▶ Task set
[A] According to the air fryer article, what is an air fryer?
[B] List the foods that the air fryer article says forgive small mistakes.
[C] Please translate this sentence from the air fryer article into Spanish: "That airflow browns surfaces fast, so you get crunch without a deep fryer."

##### Exercise text

What Do You Cook In Your Air Fryer? | Easy Meal Ideas

What Do You Cook In Your Air Fryer? You can cook meats, seafood, vegetables, frozen foods, and small bakes with crisp edges and quick cook times.

An air fryer is a small convection oven with a fan that pushes hot air around food. That airflow browns surfaces fast, so you get crunch without a deep fryer. The trick is picking foods that like dry heat, giving them room, and using a quick shake or flip.

If you’re staring at the basket and wondering what’s worth cooking first, start with foods that forgive small mistakes: chicken thighs, salmon, potatoes, broccoli, and frozen items like fries. Once you get a feel for timing, you can branch out to burgers, tofu, pastries, and reheated leftovers.

##########
##### Data below

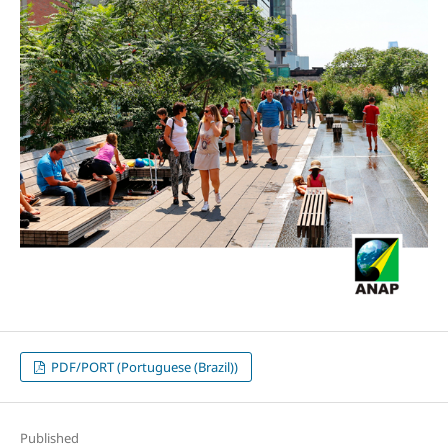
PDF/PORT (Portuguese (Brazil))
Published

##########

▶ Your written answers
[A] A small convection oven with a fan that pushes hot air around food.

[B] Chicken thighs, salmon, potatoes, broccoli, and frozen items like fries.

[C] Ese flujo de aire dora las superficies rápidamente, así que obtienes un resultado crujiente sin una freidora de aceite.